Segment Open

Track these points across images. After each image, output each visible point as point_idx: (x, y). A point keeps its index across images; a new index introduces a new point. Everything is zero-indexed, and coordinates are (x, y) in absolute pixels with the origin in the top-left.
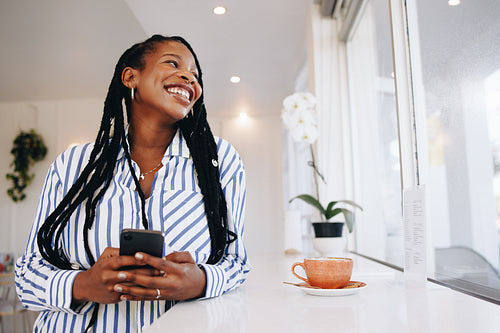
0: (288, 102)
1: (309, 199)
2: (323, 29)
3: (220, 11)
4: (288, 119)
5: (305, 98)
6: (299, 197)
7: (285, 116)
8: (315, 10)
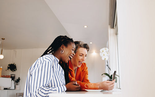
0: (101, 50)
1: (106, 74)
2: (111, 31)
3: (86, 27)
4: (101, 54)
5: (106, 49)
6: (104, 74)
7: (100, 54)
8: (109, 27)
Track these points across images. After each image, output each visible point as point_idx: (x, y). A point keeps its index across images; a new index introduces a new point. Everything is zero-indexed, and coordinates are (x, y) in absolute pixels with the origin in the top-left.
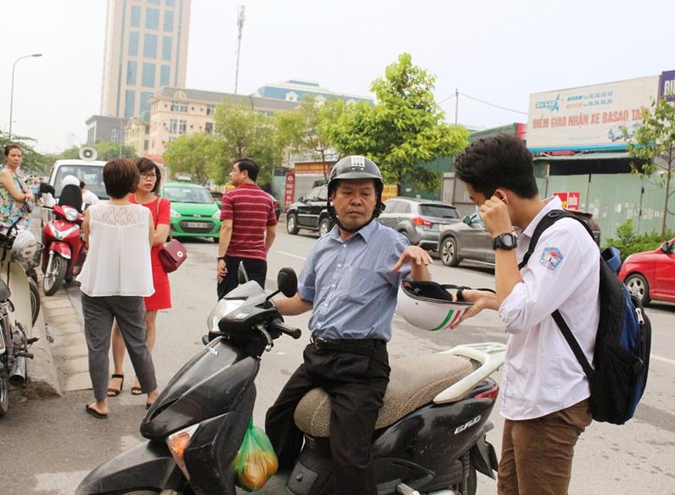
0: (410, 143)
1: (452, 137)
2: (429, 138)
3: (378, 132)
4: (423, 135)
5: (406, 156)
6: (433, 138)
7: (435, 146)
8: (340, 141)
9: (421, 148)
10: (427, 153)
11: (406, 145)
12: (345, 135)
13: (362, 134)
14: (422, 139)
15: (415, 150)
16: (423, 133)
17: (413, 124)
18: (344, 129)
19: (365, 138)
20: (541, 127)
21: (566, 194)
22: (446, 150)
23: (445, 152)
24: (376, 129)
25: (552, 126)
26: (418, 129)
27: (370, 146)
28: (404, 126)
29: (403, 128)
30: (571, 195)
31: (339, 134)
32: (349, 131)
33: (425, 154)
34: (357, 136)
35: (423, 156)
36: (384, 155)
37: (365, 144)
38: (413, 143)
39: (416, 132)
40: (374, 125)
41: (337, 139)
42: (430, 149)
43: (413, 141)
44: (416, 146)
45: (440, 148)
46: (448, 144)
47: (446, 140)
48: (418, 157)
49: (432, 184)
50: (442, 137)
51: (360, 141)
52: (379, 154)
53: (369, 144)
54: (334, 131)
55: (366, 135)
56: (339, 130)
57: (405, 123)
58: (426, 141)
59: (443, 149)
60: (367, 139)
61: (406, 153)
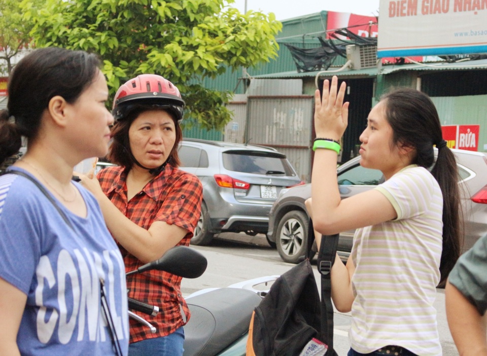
0: (180, 43)
1: (254, 32)
2: (213, 34)
3: (122, 24)
4: (204, 30)
5: (173, 64)
6: (220, 34)
7: (226, 48)
8: (54, 39)
9: (200, 51)
10: (212, 60)
11: (174, 46)
12: (63, 29)
13: (92, 27)
14: (201, 36)
15: (190, 55)
16: (203, 25)
17: (185, 11)
18: (60, 18)
19: (98, 34)
20: (403, 15)
21: (455, 128)
22: (244, 54)
23: (243, 59)
24: (119, 18)
25: (424, 13)
26: (192, 19)
27: (108, 49)
28: (169, 14)
29: (166, 16)
30: (464, 129)
31: (51, 27)
32: (70, 21)
33: (208, 62)
34: (85, 30)
35: (205, 66)
36: (133, 63)
37: (99, 43)
38: (185, 43)
39: (191, 24)
40: (114, 11)
41: (49, 35)
42: (216, 53)
43: (185, 40)
44: (192, 48)
45: (234, 52)
46: (248, 45)
47: (243, 38)
48: (196, 67)
49: (216, 113)
50: (234, 32)
51: (91, 39)
52: (124, 63)
53: (106, 44)
54: (41, 22)
55: (101, 28)
56: (50, 21)
57: (170, 8)
58: (209, 40)
59: (238, 54)
60: (103, 37)
61: (174, 59)
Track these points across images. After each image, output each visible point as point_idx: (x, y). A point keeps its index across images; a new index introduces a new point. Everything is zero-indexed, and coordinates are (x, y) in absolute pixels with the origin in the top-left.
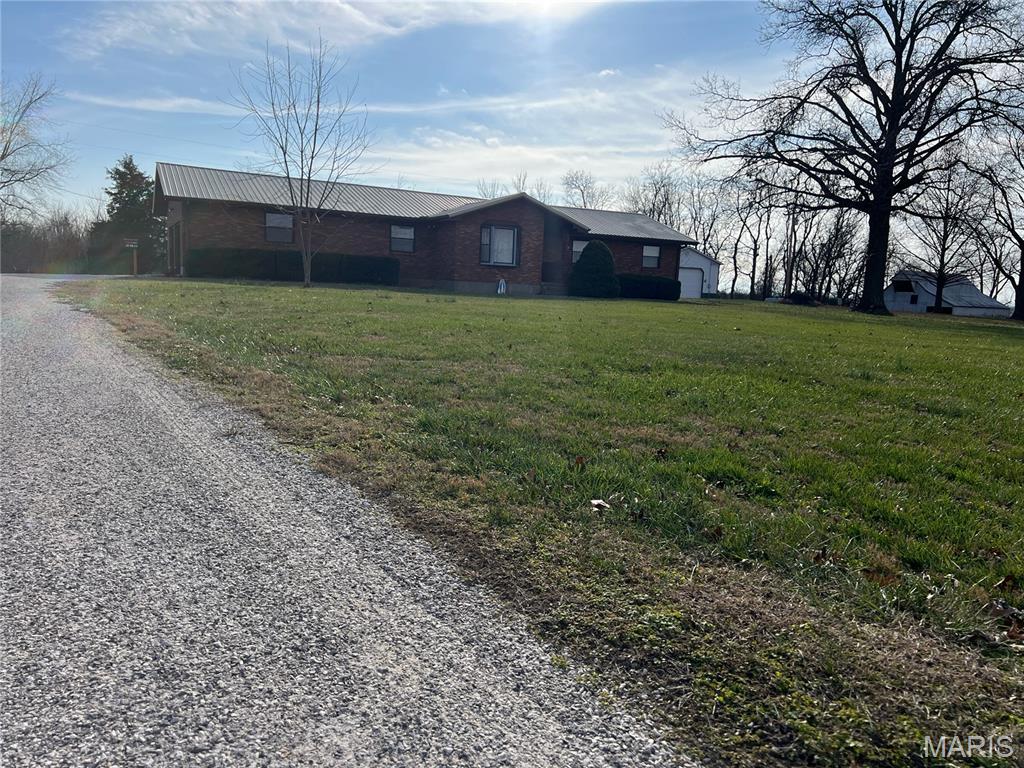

Segment Closed

§ **YOUR OBJECTIVE**: Turn the listing, from its first line through the line containing "8: (109, 27)", into a JSON list of strings, one string per line, with blank lines left out. Leave the pictures out of the result.

§ **EXPECTED ANSWER**:
[
  "Track these points across images. After each image, output each visible point as point_idx: (x, y). A point keeps its index across images; a new index introduces a new point. Everything is zero-indexed, and coordinates are (x, y) in absolute pixels with the origin in the top-left.",
  "0: (288, 102)",
  "1: (309, 199)",
  "2: (323, 29)",
  "3: (220, 11)",
  "4: (288, 119)",
  "5: (305, 98)",
  "6: (299, 197)",
  "7: (285, 116)",
  "8: (315, 10)",
  "0: (101, 50)",
  "1: (106, 74)",
  "2: (111, 31)",
  "3: (86, 27)",
  "4: (101, 54)",
  "5: (106, 49)",
  "6: (104, 74)",
  "7: (100, 54)",
  "8: (109, 27)"
]